Pienso en otro Antonio, Antonio di Benedetto, y su Trilogía de la espera, en la que sobresale la novela Zama por encima de las otras dos (Los suicidas y El silenciero). Y lo evoco porque, en su caso, apunta a la espera como razonable posicionamiento literario. La literatura se parece a una sala de espera, incluida la «música mueble» que nos deleita sin llegar a hacerse del todo perceptible. Una sala de espera a la que, por supuesto, le falta la cuarta pared, que es por donde nos asomamos los intrusos con todo el peso de nuestra devoción.

"Lo dicho a propósito de Benedetto me hace recuperar a Kafka cuando, en la noche del 25 de Septiembre de 1912, incluye en su diario el relato El fogonero como sincera muestra de la tarea literaria"

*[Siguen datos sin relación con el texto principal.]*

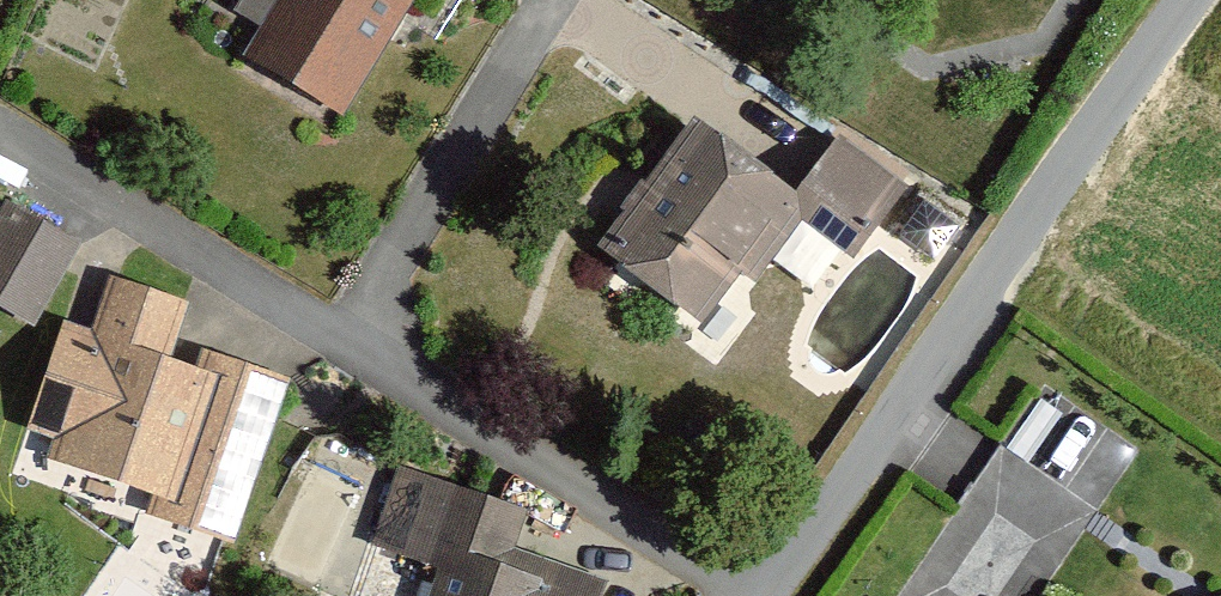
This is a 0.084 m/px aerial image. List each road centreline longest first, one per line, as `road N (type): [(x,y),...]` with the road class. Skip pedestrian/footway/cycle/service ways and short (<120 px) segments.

Di Benedetto, amparado en un pulcro lenguaje arcaizante (Zama se desarrolla a finales del siglo XVIII), escribe en primera persona y eso me favorece porque me fascina. Es, sin lugar a dudas, un maestro oculto entre los maestros públicos. Su lenguaje nace de un personalísimo posicionamiento frente al hecho trascendente de la escritura y frente al texto en abstracto, como si nos llegara desde un lejano paraje encantado (no en vano la historia de don Diego Zama se ubica en un Paraguay primitivo y exótico) e iluminado por el sortilegio de la genialidad al margen del tiempo. Benedetto es otro que si en vez de escribir en Mendoza lo hubiera hecho en París, o si en lugar de poner en riesgo su vida —¿por qué los militares argentinos lo acosaron hasta la tortura?— tras la cabecera de un periódico de provincia sirviera en la cancillería de un país hispanoamericano abierta en una gran ciudad europea, hoy su nombre refulgiría entre los más admirados del universo hispanohablante. Pero en estos pagos de la literatura la justicia a menudo es cruel y olvidadiza —o sea, no existe—, cuando no publicidad infame a secas. Lo que no hemos de olvidar es que su novela, Zama, está dedicada a las víctimas de la espera, lo que favorece una inmediata asociación con otras grandes obras de idéntica orientación (El castillo, Esperando a Godot, El desierto de los tártaros, El coronel no tiene quien le escriba…)

Vladimir: ¿Qué esperas?

Estragón: Espero a Godot.

Lo dicho a propósito de Benedetto me hace recuperar —si bien desconozco las conexiones exactas— a Kafka cuando, en la noche del 25 de Septiembre de 1912, incluye en su diario el relato El fogonero —punto de partida de su novela inconclusa América— como sincera muestra de la tarea literaria. Tal vez el autor nos esté invitando a que interpretemos ese trozo de ficción, inmerso en la confesionalidad propia de todo diario, como el relato de un relato, la memoria de una historia o la historia de una memoria. O la obra en fragmentos como parte indivisible de la cotidianidad del escritor, que eso son los diarios de Kafka. Remontar la literatura a través de la escritura como un todo al margen del fondo y la intención. Acaso reescribir. Eso siempre. O contraescribir.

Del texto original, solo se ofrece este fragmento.